Dave and Ann Wilson are co-hosts of FamilyLife Today©, FamilyLife’s nationally-syndicated radio program.

Dave and Ann have been married for more than 40 years and have spent the last 35 teaching and mentoring couples and parents across the country. They have been featured speakers at FamilyLife’s Weekend to Remember® since 1993, and have also hosted their own marriage conferences across the country.

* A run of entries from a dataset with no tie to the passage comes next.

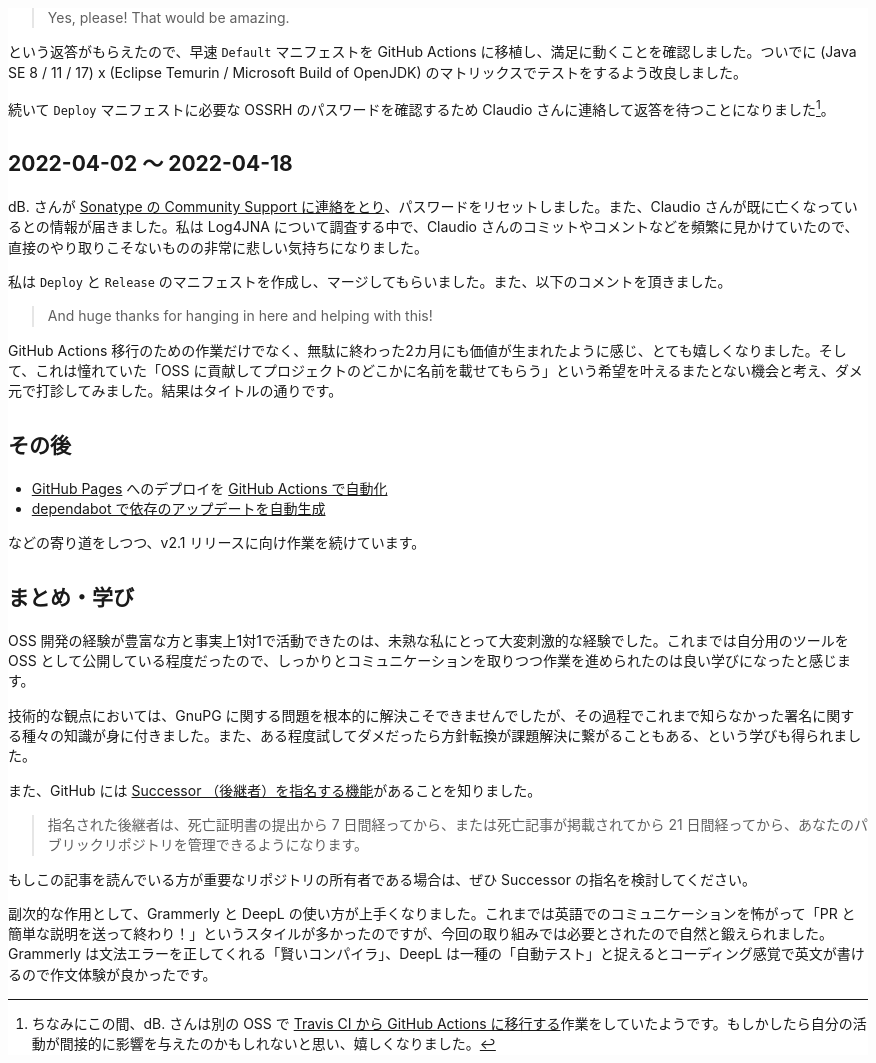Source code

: > Yes, please! That would be amazing.

という返答がもらえたので、早速 `Default` マニフェストを GitHub Actions に移植し、満足に動くことを確認しました。ついでに (Java SE 8 / 11 / 17) x (Eclipse Temurin / Microsoft Build of OpenJDK) のマトリックスでテストをするよう改良しました。

続いて `Deploy` マニフェストに必要な OSSRH のパスワードを確認するため Claudio さんに連絡して返答を待つことになりました[^4]。

[^4]: ちなみにこの間、dB. さんは別の OSS で [Travis CI から GitHub Actions に移行する](https://github.com/slack-ruby/slack-ruby-bot-server/pull/142)作業をしていたようです。もしかしたら自分の活動が間接的に影響を与えたのかもしれないと思い、嬉しくなりました。

## 2022-04-02 ～ 2022-04-18

dB. さんが [Sonatype の Community Support に連絡をとり](https://issues.sonatype.org/browse/OSSRH-79529)、パスワードをリセットしました。また、Claudio さんが既に亡くなっているとの情報が届きました。私は Log4JNA について調査する中で、Claudio さんのコミットやコメントなどを頻繁に見かけていたので、直接のやり取りこそないものの非常に悲しい気持ちになりました。

私は `Deploy` と `Release` のマニフェストを作成し、マージしてもらいました。また、以下のコメントを頂きました。

> And huge thanks for hanging in here and helping with this!

GitHub Actions 移行のための作業だけでなく、無駄に終わった2カ月にも価値が生まれたように感じ、とても嬉しくなりました。そして、これは憧れていた「OSS に貢献してプロジェクトのどこかに名前を載せてもらう」という希望を叶えるまたとない機会と考え、ダメ元で打診してみました。結果はタイトルの通りです。

## その後

* [GitHub Pages](http://dblock.github.io/log4jna/) へのデプロイを [GitHub Actions で自動化](https://github.com/dblock/log4jna/issues/40#issuecomment-1101478356)
* [dependabot で依存のアップデートを自動生成](https://github.com/dblock/log4jna/pull/57)

などの寄り道をしつつ、v2.1 リリースに向け作業を続けています。

## まとめ・学び

OSS 開発の経験が豊富な方と事実上1対1で活動できたのは、未熟な私にとって大変刺激的な経験でした。これまでは自分用のツールを OSS として公開している程度だったので、しっかりとコミュニケーションを取りつつ作業を進められたのは良い学びになったと感じます。

技術的な観点においては、GnuPG に関する問題を根本的に解決こそできませんでしたが、その過程でこれまで知らなかった署名に関する種々の知識が身に付きました。また、ある程度試してダメだったら方針転換が課題解決に繋がることもある、という学びも得られました。

また、GitHub には [Successor （後継者）を指名する機能](https://docs.github.com/ja/account-and-profile/setting-up-and-managing-your-github-user-account/managing-access-to-your-personal-repositories/maintaining-ownership-continuity-of-your-user-accounts-repositories)があることを知りました。

> 指名された後継者は、死亡証明書の提出から 7 日間経ってから、または死亡記事が掲載されてから 21 日間経ってから、あなたのパブリックリポジトリを管理できるようになります。

もしこの記事を読んでいる方が重要なリポジトリの所有者である場合は、ぜひ Successor の指名を検討してください。

副次的な作用として、Grammerly と DeepL の使い方が上手くなりました。これまでは英語でのコミュニケーションを怖がって「PR と簡単な説明を送って終わり！」というスタイルが多かったのですが、今回の取り組みでは必要とされたので自然と鍛えられました。Grammerly は文法エラーを正してくれる「賢いコンパイラ」、DeepL は一種の「自動テスト」と捉えるとコーディング感覚で英文が書けるので作文体験が良かったです。


[^1]: 当時はまだLog4Shellが明るみになっておらず、Log4jは特にホットな話題ではありませんでした。
[^2]: 実はすでに2.0はすでにリリース済みで、次期リリースは2.1でした。
[^3]: https://github.com/actions/virtual-environments/blob/main/images/win/Windows2019-Readme.md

Dave and Ann helped plant Kensington Community Church in Detroit, Michigan where they served together in ministry for more than three decades, wrapping up their time at Kensington in 2020.

The Wilsons are the creative force behind DVD teaching series Rock Your Marriage and The Survival Guide To Parenting, as well as authors of the recently released books Vertical Marriage (Zondervan, 2019) and No Perfect Parents (Zondervan, 2021).

Dave is a graduate of the International School of Theology, where he received a Master of Divinity degree. A Ball State University Hall of Fame Quarterback, Dave served the Detroit Lions as Chaplain for thirty-three years. Ann attended the University of Kentucky. She has been active with Dave in ministry as a speaker, writer, small group leader, and mentor to countless women.

The Wilsons live in the Detroit area. They have three grown sons, CJ, Austin, and Cody, three daughters-in-law, and a growing number of grandchildren.